Но вернемся к нашим бизонам. В Центральном парке культуры и отдыха имени Горького, с которым граничил Нескучный сад, тоже был большой пруд с островом. На этом острове несколько лет подряд держали павлинов. Отдыхающие культурно катались на лодках вокруг острова, а павлины медленно и торжественно шуршали своими шелковыми хвостами и кричали тонкими, жалобными голосами. Казалось, что они плачут. Потом их не стало, и отдыхающих допустили на остров, где от павлинов остался только засохший помет и волшебные перья с фиолетовыми и агатовыми зрачками. Однако такое перо долго лежало у меня в какой-то книге, пока его не вытряхнул таможенник, шаривший в моем скудном багаже. Перо вспорхнуло и плавно опустилось на большие товарные весы. Пленка в моей голове обрывается, я поворачиваюсь на другой бок. Перемотка. Пуск.
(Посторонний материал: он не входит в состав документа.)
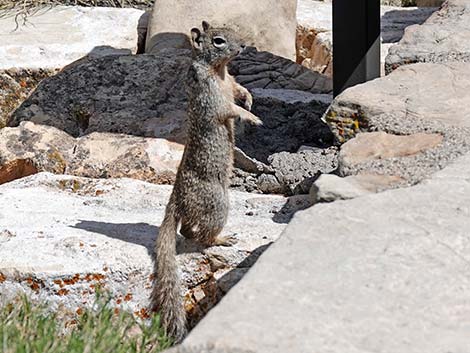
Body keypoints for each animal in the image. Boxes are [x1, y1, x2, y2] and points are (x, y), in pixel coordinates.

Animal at [151, 20, 260, 340]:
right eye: (219, 41)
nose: (244, 46)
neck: (219, 70)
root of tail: (176, 200)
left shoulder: (231, 82)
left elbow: (239, 89)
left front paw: (250, 98)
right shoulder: (212, 96)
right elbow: (230, 110)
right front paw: (251, 117)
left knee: (188, 230)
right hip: (217, 203)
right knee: (198, 235)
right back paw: (223, 238)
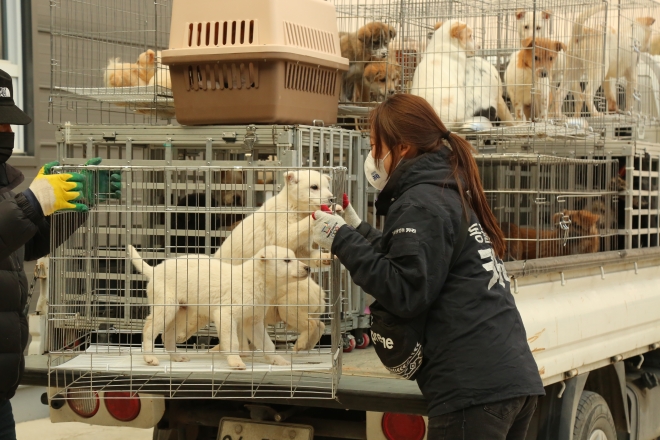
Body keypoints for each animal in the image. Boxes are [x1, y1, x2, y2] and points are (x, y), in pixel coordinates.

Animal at [132, 244, 312, 368]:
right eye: (287, 260)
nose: (308, 268)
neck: (254, 280)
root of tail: (154, 270)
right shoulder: (225, 315)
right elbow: (232, 342)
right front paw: (235, 362)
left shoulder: (253, 322)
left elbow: (267, 344)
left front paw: (278, 360)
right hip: (166, 307)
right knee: (149, 329)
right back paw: (149, 358)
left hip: (182, 310)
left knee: (167, 335)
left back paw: (177, 357)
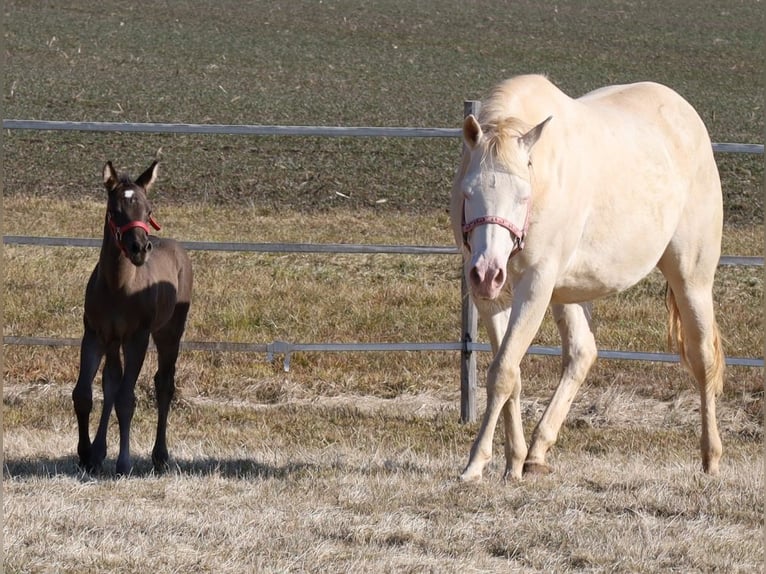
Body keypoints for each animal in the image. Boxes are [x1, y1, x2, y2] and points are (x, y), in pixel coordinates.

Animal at [72, 161, 194, 476]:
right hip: (114, 341)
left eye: (148, 211)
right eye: (115, 210)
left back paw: (160, 456)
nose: (139, 247)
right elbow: (84, 394)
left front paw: (123, 463)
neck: (118, 286)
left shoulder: (137, 337)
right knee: (111, 382)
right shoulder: (95, 334)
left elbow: (127, 399)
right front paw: (86, 455)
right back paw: (99, 452)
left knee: (164, 384)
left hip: (169, 332)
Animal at [452, 74, 728, 484]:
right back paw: (536, 453)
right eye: (470, 192)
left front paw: (474, 464)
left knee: (702, 358)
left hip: (692, 278)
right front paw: (512, 461)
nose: (487, 271)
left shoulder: (536, 286)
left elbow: (502, 372)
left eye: (523, 196)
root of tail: (686, 117)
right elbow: (510, 373)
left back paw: (711, 457)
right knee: (583, 352)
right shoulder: (493, 298)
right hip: (569, 292)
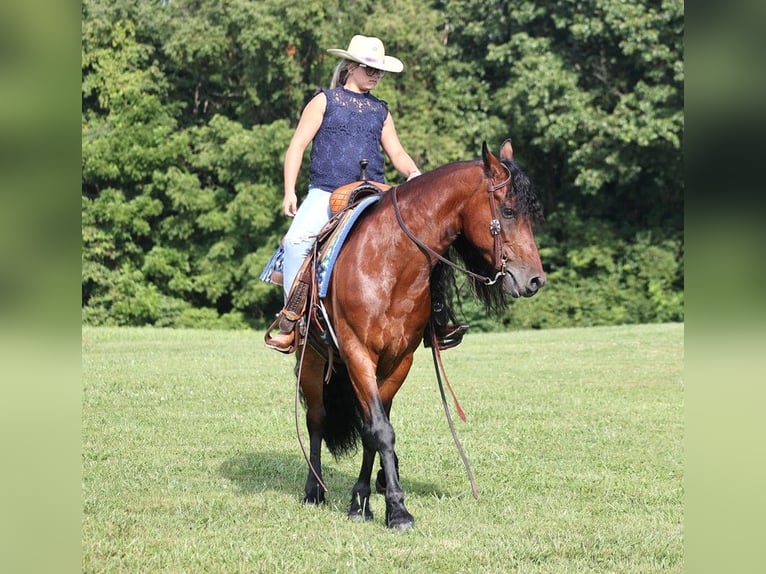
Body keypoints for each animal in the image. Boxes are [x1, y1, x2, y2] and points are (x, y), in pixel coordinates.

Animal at [292, 140, 544, 532]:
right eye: (507, 210)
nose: (535, 279)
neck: (390, 261)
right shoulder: (357, 352)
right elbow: (379, 430)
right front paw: (397, 509)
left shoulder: (399, 360)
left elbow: (375, 430)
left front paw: (363, 501)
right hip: (313, 361)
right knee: (316, 419)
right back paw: (313, 490)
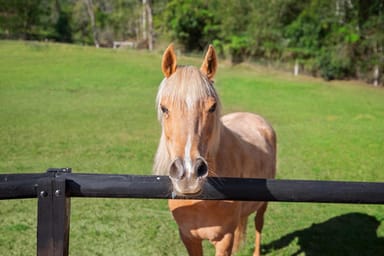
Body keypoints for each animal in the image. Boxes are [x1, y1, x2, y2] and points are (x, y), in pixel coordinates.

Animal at [153, 44, 276, 256]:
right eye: (164, 108)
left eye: (212, 107)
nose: (189, 175)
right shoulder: (189, 238)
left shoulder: (224, 239)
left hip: (263, 205)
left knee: (259, 223)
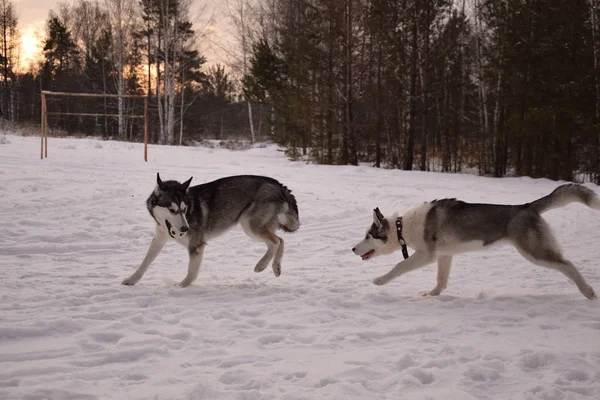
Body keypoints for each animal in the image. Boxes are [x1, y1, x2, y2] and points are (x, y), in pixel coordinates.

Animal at [122, 173, 300, 286]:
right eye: (172, 210)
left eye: (184, 209)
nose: (185, 228)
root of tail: (278, 185)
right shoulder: (159, 239)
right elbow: (145, 262)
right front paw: (132, 279)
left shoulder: (196, 246)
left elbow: (191, 272)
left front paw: (182, 286)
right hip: (254, 226)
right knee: (280, 240)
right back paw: (274, 267)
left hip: (249, 225)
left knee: (276, 241)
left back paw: (263, 265)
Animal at [352, 183, 600, 298]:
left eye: (368, 236)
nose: (353, 248)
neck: (402, 227)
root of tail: (527, 207)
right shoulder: (444, 256)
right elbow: (441, 281)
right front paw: (432, 295)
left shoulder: (426, 255)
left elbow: (398, 266)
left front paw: (380, 280)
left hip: (534, 252)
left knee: (567, 264)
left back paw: (587, 291)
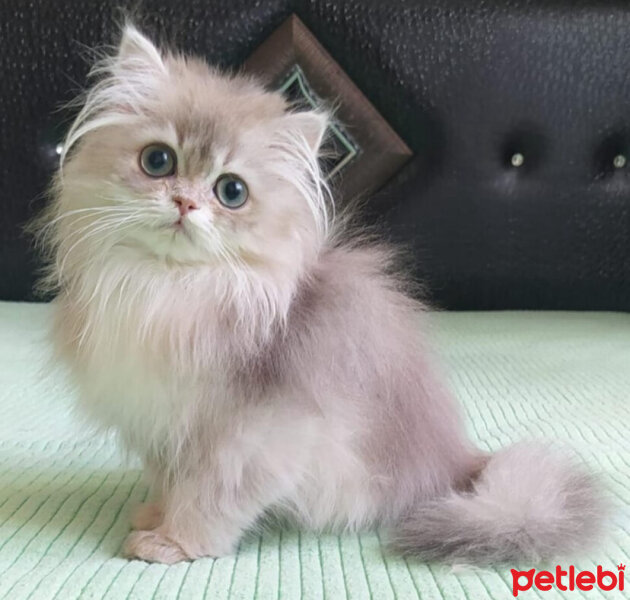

В Израиле мне часто снятся сны. Может быть, потому, что это — единственное убежище, где можно остаться самим собой. Хотя, с другой стороны, что значит "самим собой"? Я ведь себе иногда снюсь таким, каким давно перестал быть, или таким, каким вообще никогда не был. В этих снах такие же трансформации происходят с моими родными. Мой покойный отец, который никогда не мог говорить об Израиле без раздражения, вдруг оказывается прямо тут, в пустыне, в караванчике для репатриантов. Он сидит в жаркой тени и ругает караванчик, пустыню, репатриантов, израильское правительство и председателя парткома своего института, который вынес ему строгий выговор с занесением в личное дело за то, что он дал своему сыну разрешение на выезд в Израиль. "Вот, — говорит отец и вытирает со лба обильный пот, — мне с моей гипертонией только Израиля не хватало. Они хотят, чтобы я тут умер!"
Я не успеваю понять, кто эти таинственные "они", как перед глазами вдруг медленно проплывает слово "умер", оно вспыхивает и переливается огнями, и я обнаруживаю, что стою перед зданием "Известий", по крыше которого бежит, гаснет и зажигается снова это бесконечное "умер", "умер", "умер". Загорается свет и бьет прямо в глаза. Я прищуриваюсь и отгораживаюсь ладонью. Что это? Что это? Кто это? Глаза мои слезятся от света. А может, я плакал во сне?
Ури, Шуки и Авраам вернулись из кино и наладили лампочку, чтобы играть в карты. Цвики еще нет.
…Умер…
В один и тот же день я получил одновременно два письма из Москвы: от матери и от приятеля. Первым я вскрыл письмо приятеля и, посмеиваясь, пробежал глазами по всяким мелким новостям, сплетням, анекдотам, привычным жалобам и кряхтенью. В самом конце, после подписи, приятель сообщал, что ему только что звонила моя мать… и он просит меня принять самые искренние… у него самого еще никогда, но он понимает мое… Я уже знал, о чем письмо от матери. "Дорогой мой сынок, решила не посылать тебе телеграмму — ты ведь все равно не сможешь…"
Когда-то я читал в автобиографии Грэма Грина, что он получил две телеграммы, прибывшие с интервалом в один час и в обратном порядке. В первой сообщалось, что его отец умер, а во второй — что он серьезно болен. Но, как бы то ни было, Грин приехал на могилу своего отца. А может, даже успел на похороны: в наш самолетный век это немудрено. Мне же не дано ни то, ни другое. Есть у меня маленькая фотокарточка надгробия, на котором прежде значились только имена сестры моей бабушки с мужем, а теперь к ним (за недостатком места) добавилась и фамилия моего отца. Моя фамилия. Вроде бы и я там похоронен. Говорят, что в старину испанские евреи, изгоняемые из страны, увозили с собой надгробные плиты с могил своих предков. А мне вот лишь эту карточку разглядывать — единственное, что у меня осталось от Кригера-старшего, которого больше нет. Есть только Кригер-младший, да и тот, строго говоря, уже не Кригер, а Шамир.